A sequence $x_n$ is defined such that $$x_{n+1}= \frac{\sqrt3 x_n -1}{x_n + \sqrt3}, n\ge1, x_0\neq-\sqrt3 $$
We now have to find the period of this sequence.
By substituting values for $x_0$ I found out the period to be $6$. Also I proved this by finding all $x_{n+k}, 1\le k \le 6$ in terms of $x_n$ thereby showing $x_{n+6}= x_n$. But this takes up a fair amount of time.
Is there any other method to find out the period of this sequence?
On
Consider the function $f(x) = \frac{\sqrt{3} x - 1}{x + \sqrt3}$
We are looking for the $n$ such that $f^{(n)}(x) = x$.
Fixed points of $f$ are $i$ and $-i$ in the complex plane. We can hope that perturbation about $i$ is can be approximately modeled as $f(\epsilon + i) - i \approx c \epsilon $ for some complex $c$. Further applications of $f$ can again be approximated using the model, reasoning (heuristically) that applications of $f$ near the fixed point will still leave us close enough to the fixed point that the model is still a reasonable approximation. In that case we can look for $n$ such that $f^{n}(\epsilon + i) = \epsilon + i$ which translates to $c^n \epsilon \approx \epsilon$.

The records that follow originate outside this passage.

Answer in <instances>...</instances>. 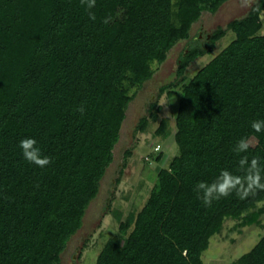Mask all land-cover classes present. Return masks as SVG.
<instances>
[{"label": "trees", "instance_id": "1", "mask_svg": "<svg viewBox=\"0 0 264 264\" xmlns=\"http://www.w3.org/2000/svg\"><path fill=\"white\" fill-rule=\"evenodd\" d=\"M227 1L96 0L92 21L80 0H0V264H59L114 161L131 91L153 76L151 62H164L183 39L182 77L228 32L236 35L184 85L174 135L179 154L157 168L146 203L121 219L96 264H204L226 220L245 226L259 219L264 191L205 207L194 190L223 169L242 174L233 151L241 138L257 139L241 155L264 163V132L250 126L264 119V0L260 12L249 9L209 38L190 37L203 10L215 13ZM147 124L140 118L135 133ZM166 128L161 120L157 132ZM26 137L52 158L49 166L24 159L19 143ZM131 155L129 148L120 174ZM229 264H264V236Z\"/></svg>", "mask_w": 264, "mask_h": 264}, {"label": "rangeland", "instance_id": "2", "mask_svg": "<svg viewBox=\"0 0 264 264\" xmlns=\"http://www.w3.org/2000/svg\"><path fill=\"white\" fill-rule=\"evenodd\" d=\"M249 9L242 7L241 0H228L215 13L203 10L193 23L190 37L205 40L219 26L225 27L230 21L245 16ZM261 18L263 27L259 33L264 35V12ZM235 36L233 31L228 32L217 42L212 54L191 62L184 77L178 75V67L181 54L188 48V39L177 41L164 62H151L154 74L131 91L135 95L126 108V117L114 147V161L101 182L99 193L87 207L82 227L71 236L63 250L59 264H96L105 243L117 233L121 219L129 211L143 207L157 181V168L168 167L179 154L174 135L184 85ZM174 82L175 85L161 91L162 86ZM170 91H173L172 95L168 94ZM153 114L158 115L157 119ZM143 116L148 119L146 131L135 133ZM161 120L166 121L167 128L159 134L157 129ZM250 140L252 145L257 144L255 137ZM156 145L161 147L160 151H155ZM129 148L132 155L120 174L124 153ZM259 207L264 210V203ZM263 236L264 212L251 225L243 226L238 220L228 219L222 232L211 237L210 245L203 253L204 264H229L251 250Z\"/></svg>", "mask_w": 264, "mask_h": 264}, {"label": "clouds", "instance_id": "3", "mask_svg": "<svg viewBox=\"0 0 264 264\" xmlns=\"http://www.w3.org/2000/svg\"><path fill=\"white\" fill-rule=\"evenodd\" d=\"M80 2L88 11L89 19L95 21V13L91 10L95 7L96 0H80ZM241 5L252 9L254 12L261 11L260 0H241ZM111 19L112 17L108 16L102 22L108 24ZM128 75L131 76L132 74L129 72ZM77 111L83 114L85 109L81 106ZM250 126L256 133L264 132V119L253 120ZM251 147L252 141L245 137L239 139L233 148V151L240 155L238 171L242 174H234L227 169H223L211 183L201 181L196 184L194 190L200 194L198 198L202 200L205 207H211L213 202H218L233 194L244 200L256 196L258 192L264 191V163H262L261 158L253 156L249 159L247 155H241L247 153ZM19 148L27 162L40 168H45L53 162L51 157L42 154L34 138L26 137L22 139L19 143ZM260 203L264 202H258V205Z\"/></svg>", "mask_w": 264, "mask_h": 264}, {"label": "built area", "instance_id": "4", "mask_svg": "<svg viewBox=\"0 0 264 264\" xmlns=\"http://www.w3.org/2000/svg\"><path fill=\"white\" fill-rule=\"evenodd\" d=\"M155 151H160L161 147L159 145H156V147H154Z\"/></svg>", "mask_w": 264, "mask_h": 264}]
</instances>
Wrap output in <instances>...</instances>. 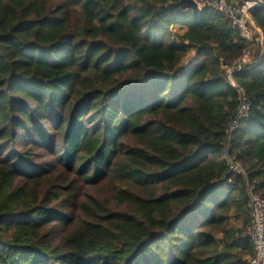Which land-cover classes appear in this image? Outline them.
<instances>
[{
    "label": "trees",
    "instance_id": "trees-1",
    "mask_svg": "<svg viewBox=\"0 0 264 264\" xmlns=\"http://www.w3.org/2000/svg\"><path fill=\"white\" fill-rule=\"evenodd\" d=\"M176 2L0 0V264H250L264 8Z\"/></svg>",
    "mask_w": 264,
    "mask_h": 264
},
{
    "label": "built area",
    "instance_id": "built-area-1",
    "mask_svg": "<svg viewBox=\"0 0 264 264\" xmlns=\"http://www.w3.org/2000/svg\"><path fill=\"white\" fill-rule=\"evenodd\" d=\"M199 8L205 4L212 5L215 9L226 16L231 26L237 29L241 36L248 42L253 38V27L250 18V12L255 8H264V0H206L198 3ZM250 61L247 52L242 58L233 65L225 66L227 77L231 84L238 88L233 81V75L242 71L245 63ZM195 63L186 64L182 71H186ZM241 105L239 110L231 122L230 132H232L239 123L248 116L249 103L242 89H239ZM228 165L233 173H241L240 167L232 160ZM250 218L251 224L247 229V234L251 238L254 246V254L250 259V264H264V199L259 195L249 192Z\"/></svg>",
    "mask_w": 264,
    "mask_h": 264
},
{
    "label": "water",
    "instance_id": "water-1",
    "mask_svg": "<svg viewBox=\"0 0 264 264\" xmlns=\"http://www.w3.org/2000/svg\"><path fill=\"white\" fill-rule=\"evenodd\" d=\"M171 6L177 7L181 10H184V9L198 10L199 9V4L195 0H177V2L171 4Z\"/></svg>",
    "mask_w": 264,
    "mask_h": 264
},
{
    "label": "rangeland",
    "instance_id": "rangeland-1",
    "mask_svg": "<svg viewBox=\"0 0 264 264\" xmlns=\"http://www.w3.org/2000/svg\"><path fill=\"white\" fill-rule=\"evenodd\" d=\"M189 63H196L194 52H189L187 57L184 59V65L189 64Z\"/></svg>",
    "mask_w": 264,
    "mask_h": 264
}]
</instances>
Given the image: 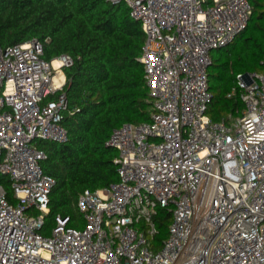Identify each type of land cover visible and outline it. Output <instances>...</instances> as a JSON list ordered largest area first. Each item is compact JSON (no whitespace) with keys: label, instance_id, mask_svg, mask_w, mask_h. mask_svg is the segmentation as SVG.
Returning <instances> with one entry per match:
<instances>
[{"label":"built area","instance_id":"built-area-1","mask_svg":"<svg viewBox=\"0 0 264 264\" xmlns=\"http://www.w3.org/2000/svg\"><path fill=\"white\" fill-rule=\"evenodd\" d=\"M107 1L127 5L145 32L151 120L113 131L119 181L81 195L85 226L59 216L44 234L56 182L39 143L68 142L65 94L46 99L73 60H45L37 39L0 45V174L17 199L0 185V264H264V72L237 75L241 117L208 115L211 52L247 29L250 1ZM166 208L172 222L156 248Z\"/></svg>","mask_w":264,"mask_h":264},{"label":"trees","instance_id":"trees-1","mask_svg":"<svg viewBox=\"0 0 264 264\" xmlns=\"http://www.w3.org/2000/svg\"><path fill=\"white\" fill-rule=\"evenodd\" d=\"M253 11L247 29L228 47L211 52L208 69L213 95L208 115L213 121L239 118L245 104L237 84L240 73H263L264 0H249ZM37 39L52 61L63 55L73 64L63 69L66 84L46 102L65 94L67 109L61 124L68 142L42 141L44 172L55 179L50 194L48 231L57 217L83 228L78 203L86 190L109 188L119 181L118 152L109 147L113 131L126 123L149 122L153 102L140 61L146 35L125 4L107 0H0V45L4 48ZM10 203L17 199L8 177L0 174ZM155 247L167 239L171 209H160Z\"/></svg>","mask_w":264,"mask_h":264},{"label":"bare ground","instance_id":"bare-ground-1","mask_svg":"<svg viewBox=\"0 0 264 264\" xmlns=\"http://www.w3.org/2000/svg\"><path fill=\"white\" fill-rule=\"evenodd\" d=\"M59 63L58 61L55 62V67H58ZM65 79V75L63 73H60L58 75H56L54 81L56 84L61 85V83L63 82V80Z\"/></svg>","mask_w":264,"mask_h":264},{"label":"rangeland","instance_id":"rangeland-1","mask_svg":"<svg viewBox=\"0 0 264 264\" xmlns=\"http://www.w3.org/2000/svg\"><path fill=\"white\" fill-rule=\"evenodd\" d=\"M64 72V71H63ZM52 228V227H51ZM51 228L48 229V231H45V233L49 234L50 233V230Z\"/></svg>","mask_w":264,"mask_h":264},{"label":"crops","instance_id":"crops-1","mask_svg":"<svg viewBox=\"0 0 264 264\" xmlns=\"http://www.w3.org/2000/svg\"><path fill=\"white\" fill-rule=\"evenodd\" d=\"M66 77V76H65Z\"/></svg>","mask_w":264,"mask_h":264}]
</instances>
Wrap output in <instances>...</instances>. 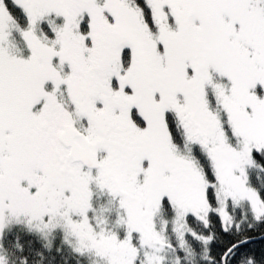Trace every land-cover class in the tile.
I'll return each instance as SVG.
<instances>
[{
    "label": "snow or ice",
    "instance_id": "snow-or-ice-1",
    "mask_svg": "<svg viewBox=\"0 0 264 264\" xmlns=\"http://www.w3.org/2000/svg\"><path fill=\"white\" fill-rule=\"evenodd\" d=\"M0 264H264V0H0Z\"/></svg>",
    "mask_w": 264,
    "mask_h": 264
}]
</instances>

Of course, for $c$ we choose the derivative of $f$ at $i$. This is $\frac{4}{(\sqrt{3} + i)^2}$. Now take powers of $c$ until you get $1$.
It turns out $c^6 = 1$ exactly.
Edit: I now elaborate on the above heuristics
Suppose a function $g$ is analytic at $0$ and that $g(0) = 0$ and $g$ is invertible in a neighborhood of $0$. Call the derivative $g'(0) = c$. By chain rule one can show ${g^{(n)}}'(0) = g'(0)^n$.
Now suppose you have some function $f$ with fixed point $p = f(p)$.
Set $g(x) = f(p + x) - p$.
$g(g(x)) = f(p + g(x)) - p = f(p + f(p + x) - p) - p = f(f(p + x)) - p$.
$g^{n}(x) = f^{n}(p + x) - p$
Suppose $N$ is the number of compositions at which the system cycles, then $f^{(N)}(x) = x$ and ${f^{(N)}}'(x) = 1$ for all $x$.
It becomes a necessary condition that $c^N = g'(0)^N = {g^{N}}'(0) = (f^{N}(p + x) - p)' = 1$.
This gives us an algorithm to find candidates of the period of some system $f$.
1. Find some fixed point $p$ of the system.
2. Take the derivative $f$ at $p$, call it $c$.
3. If $|c| \ne 1$, the system does not cycle. Stop.
4. Compute $2\pi / \text{arg}{[c}]$. If this is a rational number, then the denominator must be a divisor of the period. Otherwise the system does not cycle.
This is really nice. I like the answer above and I also follow up the suggestion of lab bhattacharjee.
Assume $x_n = \tan y_n$ and $y_0 \ne \pi / 3$.
$$ \tan y_{n+1} = \frac{\tan y_n \sqrt{3} - 1 }{ \tan y_n + \sqrt{3}} = \frac{-1}{\tan (y_n + \pi / 3)} $$
From this it seems to be possible to derive
$$ \tan y_{n+2} = \tan (y_n + 2\pi/3) $$
And this leads directly to the period of 6.
I'd be interested if anyone has any insights on a link between this approach and the approach of Mark.